▶ **INSTRUCTIONS FOR THE TASK**
Please quote the rows below word for word, from the line with "picture [118, 118, 1123, 686]" to the line with "text Consumir servicios [118, 709, 1122, 738]", including both of those lines.

Dataset excerpt
━━━━━━
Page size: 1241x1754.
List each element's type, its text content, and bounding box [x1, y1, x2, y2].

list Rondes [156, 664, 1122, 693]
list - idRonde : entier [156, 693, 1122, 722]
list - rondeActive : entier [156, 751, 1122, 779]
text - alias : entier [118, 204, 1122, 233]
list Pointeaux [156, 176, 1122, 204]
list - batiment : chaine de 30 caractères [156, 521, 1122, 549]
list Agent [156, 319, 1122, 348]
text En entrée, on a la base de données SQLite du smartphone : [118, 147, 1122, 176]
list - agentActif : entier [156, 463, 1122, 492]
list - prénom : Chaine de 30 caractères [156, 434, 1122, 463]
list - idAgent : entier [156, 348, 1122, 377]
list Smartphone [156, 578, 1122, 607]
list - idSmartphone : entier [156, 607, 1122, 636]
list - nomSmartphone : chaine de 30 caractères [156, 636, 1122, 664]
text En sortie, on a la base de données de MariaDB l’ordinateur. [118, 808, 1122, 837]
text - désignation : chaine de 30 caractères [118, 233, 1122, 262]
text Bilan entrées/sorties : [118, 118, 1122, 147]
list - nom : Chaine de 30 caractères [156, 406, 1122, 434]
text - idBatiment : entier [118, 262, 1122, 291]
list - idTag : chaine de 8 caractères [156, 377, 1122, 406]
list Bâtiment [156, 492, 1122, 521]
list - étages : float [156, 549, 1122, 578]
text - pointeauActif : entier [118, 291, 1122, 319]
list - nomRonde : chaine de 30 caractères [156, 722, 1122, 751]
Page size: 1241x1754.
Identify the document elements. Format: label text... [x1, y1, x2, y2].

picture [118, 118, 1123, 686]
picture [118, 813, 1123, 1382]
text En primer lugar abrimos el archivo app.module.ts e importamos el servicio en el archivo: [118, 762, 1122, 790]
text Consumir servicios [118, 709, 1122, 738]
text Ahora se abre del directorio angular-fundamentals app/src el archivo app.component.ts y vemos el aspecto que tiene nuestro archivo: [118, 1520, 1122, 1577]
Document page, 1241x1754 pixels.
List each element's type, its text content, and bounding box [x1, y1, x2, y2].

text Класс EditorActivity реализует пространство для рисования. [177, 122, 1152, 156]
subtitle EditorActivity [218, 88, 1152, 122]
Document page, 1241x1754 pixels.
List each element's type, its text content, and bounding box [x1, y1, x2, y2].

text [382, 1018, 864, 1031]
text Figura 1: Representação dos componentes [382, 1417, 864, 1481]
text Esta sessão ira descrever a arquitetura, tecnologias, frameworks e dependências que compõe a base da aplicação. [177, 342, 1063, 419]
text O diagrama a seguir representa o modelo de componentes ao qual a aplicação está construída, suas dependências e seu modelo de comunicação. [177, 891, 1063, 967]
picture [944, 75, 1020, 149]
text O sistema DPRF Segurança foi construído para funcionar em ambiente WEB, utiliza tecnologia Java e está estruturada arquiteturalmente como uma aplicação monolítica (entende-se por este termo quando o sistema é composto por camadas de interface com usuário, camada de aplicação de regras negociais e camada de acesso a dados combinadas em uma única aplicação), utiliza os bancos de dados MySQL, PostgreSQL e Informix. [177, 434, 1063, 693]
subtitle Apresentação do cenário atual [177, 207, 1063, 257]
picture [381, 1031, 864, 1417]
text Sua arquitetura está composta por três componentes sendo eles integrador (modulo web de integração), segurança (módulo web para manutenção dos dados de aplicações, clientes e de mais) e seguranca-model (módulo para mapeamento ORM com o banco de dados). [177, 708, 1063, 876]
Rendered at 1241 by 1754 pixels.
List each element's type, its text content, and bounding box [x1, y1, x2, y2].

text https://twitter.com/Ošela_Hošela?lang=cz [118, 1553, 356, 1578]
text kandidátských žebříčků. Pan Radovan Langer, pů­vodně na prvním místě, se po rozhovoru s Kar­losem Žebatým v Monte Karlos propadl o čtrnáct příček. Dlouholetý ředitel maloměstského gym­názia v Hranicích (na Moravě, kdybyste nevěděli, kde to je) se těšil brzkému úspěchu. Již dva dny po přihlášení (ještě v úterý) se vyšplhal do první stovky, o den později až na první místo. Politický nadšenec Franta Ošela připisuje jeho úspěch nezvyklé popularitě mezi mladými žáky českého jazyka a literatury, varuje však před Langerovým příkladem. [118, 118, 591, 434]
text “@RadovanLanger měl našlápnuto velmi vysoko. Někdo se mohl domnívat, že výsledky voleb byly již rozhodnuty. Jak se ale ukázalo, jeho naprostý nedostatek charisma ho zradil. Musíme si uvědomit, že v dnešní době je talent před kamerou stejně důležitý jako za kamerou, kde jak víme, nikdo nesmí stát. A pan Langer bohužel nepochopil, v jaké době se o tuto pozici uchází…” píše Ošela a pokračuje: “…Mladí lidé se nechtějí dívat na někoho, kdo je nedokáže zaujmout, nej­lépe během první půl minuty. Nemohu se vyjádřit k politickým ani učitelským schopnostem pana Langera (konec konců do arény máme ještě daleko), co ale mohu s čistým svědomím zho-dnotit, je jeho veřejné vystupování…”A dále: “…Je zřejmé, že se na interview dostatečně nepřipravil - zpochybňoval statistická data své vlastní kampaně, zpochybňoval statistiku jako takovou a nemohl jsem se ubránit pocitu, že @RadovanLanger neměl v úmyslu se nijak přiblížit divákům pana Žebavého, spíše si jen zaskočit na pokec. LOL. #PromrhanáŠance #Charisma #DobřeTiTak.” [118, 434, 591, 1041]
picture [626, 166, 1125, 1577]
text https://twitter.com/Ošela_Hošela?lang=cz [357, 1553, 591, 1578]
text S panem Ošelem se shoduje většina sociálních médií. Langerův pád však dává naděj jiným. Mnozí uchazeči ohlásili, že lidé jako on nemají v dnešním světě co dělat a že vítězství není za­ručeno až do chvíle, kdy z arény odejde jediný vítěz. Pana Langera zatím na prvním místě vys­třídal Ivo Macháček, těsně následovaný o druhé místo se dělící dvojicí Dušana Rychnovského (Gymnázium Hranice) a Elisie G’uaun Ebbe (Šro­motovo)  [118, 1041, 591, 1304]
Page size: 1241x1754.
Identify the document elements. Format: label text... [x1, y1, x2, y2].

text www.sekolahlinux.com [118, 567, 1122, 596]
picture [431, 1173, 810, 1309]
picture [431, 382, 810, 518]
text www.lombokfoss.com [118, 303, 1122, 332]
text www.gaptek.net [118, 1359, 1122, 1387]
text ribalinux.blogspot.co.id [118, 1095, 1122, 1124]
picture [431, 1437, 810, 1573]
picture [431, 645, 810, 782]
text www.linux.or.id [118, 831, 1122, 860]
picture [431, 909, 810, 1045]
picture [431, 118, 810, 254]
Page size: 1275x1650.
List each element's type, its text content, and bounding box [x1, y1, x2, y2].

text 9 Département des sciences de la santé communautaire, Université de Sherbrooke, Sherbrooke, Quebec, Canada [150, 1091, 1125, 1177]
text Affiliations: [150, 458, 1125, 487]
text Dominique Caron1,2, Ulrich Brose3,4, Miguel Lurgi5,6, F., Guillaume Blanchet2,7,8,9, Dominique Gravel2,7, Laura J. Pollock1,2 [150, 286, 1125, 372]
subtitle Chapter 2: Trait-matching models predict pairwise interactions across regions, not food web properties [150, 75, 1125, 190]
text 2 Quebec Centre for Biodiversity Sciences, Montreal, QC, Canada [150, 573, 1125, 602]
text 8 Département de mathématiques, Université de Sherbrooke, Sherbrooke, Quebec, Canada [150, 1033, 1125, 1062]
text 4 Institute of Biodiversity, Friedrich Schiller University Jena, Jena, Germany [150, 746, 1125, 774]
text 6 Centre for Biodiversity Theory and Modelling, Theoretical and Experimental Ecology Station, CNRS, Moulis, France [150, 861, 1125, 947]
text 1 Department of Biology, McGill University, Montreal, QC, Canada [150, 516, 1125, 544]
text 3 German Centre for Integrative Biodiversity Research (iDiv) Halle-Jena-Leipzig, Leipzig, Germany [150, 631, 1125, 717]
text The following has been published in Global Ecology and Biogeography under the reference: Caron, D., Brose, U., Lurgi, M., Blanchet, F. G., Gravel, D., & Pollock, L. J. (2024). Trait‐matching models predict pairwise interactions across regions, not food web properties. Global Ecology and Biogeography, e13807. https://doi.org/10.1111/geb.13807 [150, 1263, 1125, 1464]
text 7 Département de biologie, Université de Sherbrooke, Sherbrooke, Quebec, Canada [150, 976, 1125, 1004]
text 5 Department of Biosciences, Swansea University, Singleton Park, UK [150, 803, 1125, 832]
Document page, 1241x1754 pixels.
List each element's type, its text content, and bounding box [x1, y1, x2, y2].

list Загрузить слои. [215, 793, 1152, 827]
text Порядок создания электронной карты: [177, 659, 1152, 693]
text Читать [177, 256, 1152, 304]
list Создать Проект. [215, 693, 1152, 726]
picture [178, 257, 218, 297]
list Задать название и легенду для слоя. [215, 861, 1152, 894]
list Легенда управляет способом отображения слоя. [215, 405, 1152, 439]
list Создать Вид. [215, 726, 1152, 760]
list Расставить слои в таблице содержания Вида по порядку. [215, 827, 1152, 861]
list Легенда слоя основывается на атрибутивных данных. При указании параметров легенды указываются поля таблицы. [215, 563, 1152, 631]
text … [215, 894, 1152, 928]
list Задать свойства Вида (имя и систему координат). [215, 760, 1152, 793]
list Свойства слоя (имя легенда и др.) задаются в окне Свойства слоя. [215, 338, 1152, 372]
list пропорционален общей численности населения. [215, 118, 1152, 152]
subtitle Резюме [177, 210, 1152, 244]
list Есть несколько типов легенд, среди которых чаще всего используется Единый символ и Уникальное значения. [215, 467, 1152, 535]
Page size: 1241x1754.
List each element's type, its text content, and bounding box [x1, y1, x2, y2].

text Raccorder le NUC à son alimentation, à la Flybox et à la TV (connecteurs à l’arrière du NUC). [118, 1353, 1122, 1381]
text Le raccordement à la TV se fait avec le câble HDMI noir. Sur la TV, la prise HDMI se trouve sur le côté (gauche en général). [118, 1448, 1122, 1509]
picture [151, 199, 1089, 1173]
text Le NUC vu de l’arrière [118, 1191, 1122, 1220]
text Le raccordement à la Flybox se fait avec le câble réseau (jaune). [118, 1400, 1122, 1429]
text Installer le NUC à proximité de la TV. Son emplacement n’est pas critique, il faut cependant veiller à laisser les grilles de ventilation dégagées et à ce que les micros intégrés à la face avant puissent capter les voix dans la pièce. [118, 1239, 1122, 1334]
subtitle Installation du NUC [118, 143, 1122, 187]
━━━━━━
▶ **RESULT BELOW**
picture [118, 118, 1123, 686]
picture [118, 813, 1123, 1382]
text En primer lugar abrimos el archivo app.module.ts e importamos el servicio en el archivo: [118, 762, 1122, 790]
text Consumir servicios [118, 709, 1122, 738]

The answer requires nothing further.